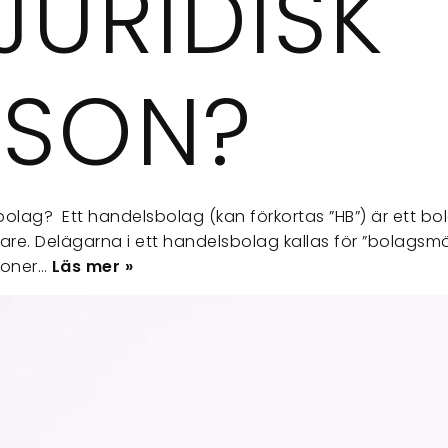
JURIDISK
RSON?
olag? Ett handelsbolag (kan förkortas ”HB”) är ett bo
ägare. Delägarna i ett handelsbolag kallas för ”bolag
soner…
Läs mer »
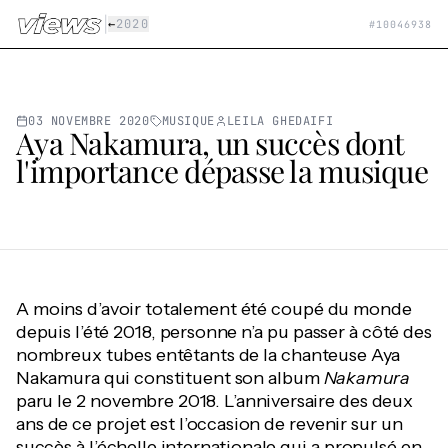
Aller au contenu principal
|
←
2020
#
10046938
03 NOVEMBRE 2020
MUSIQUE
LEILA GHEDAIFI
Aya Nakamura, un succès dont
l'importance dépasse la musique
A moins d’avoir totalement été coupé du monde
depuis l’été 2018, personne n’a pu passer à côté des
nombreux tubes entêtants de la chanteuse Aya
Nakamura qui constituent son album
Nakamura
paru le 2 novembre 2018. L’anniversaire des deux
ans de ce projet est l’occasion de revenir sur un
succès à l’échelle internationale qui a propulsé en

--

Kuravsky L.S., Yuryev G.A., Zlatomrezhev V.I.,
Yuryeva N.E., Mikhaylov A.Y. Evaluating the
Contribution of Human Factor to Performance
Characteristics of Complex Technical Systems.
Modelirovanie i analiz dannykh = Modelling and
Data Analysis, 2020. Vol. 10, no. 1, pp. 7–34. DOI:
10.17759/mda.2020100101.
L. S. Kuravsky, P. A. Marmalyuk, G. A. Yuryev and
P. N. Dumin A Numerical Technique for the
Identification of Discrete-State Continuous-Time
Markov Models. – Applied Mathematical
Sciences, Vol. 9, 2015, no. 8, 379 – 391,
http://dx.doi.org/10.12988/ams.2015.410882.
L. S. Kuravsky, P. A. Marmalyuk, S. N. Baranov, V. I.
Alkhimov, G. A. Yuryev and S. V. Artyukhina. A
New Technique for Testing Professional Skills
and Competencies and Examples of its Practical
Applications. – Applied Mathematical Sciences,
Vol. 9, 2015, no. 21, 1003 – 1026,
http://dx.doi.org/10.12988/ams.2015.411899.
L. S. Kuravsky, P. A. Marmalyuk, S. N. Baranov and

# What to produce:
Retype only this portion of the data above: the line containing "l'importance dépasse la musique", the line containing "succès à l’échelle", and all lines between them, exactly.

# Task response:
l'importance dépasse la musique
A moins d’avoir totalement été coupé du monde
depuis l’été 2018, personne n’a pu passer à côté des
nombreux tubes entêtants de la chanteuse Aya
Nakamura qui constituent son album
Nakamura
paru le 2 novembre 2018. L’anniversaire des deux
ans de ce projet est l’occasion de revenir sur un
succès à l’échelle internationale qui a propulsé en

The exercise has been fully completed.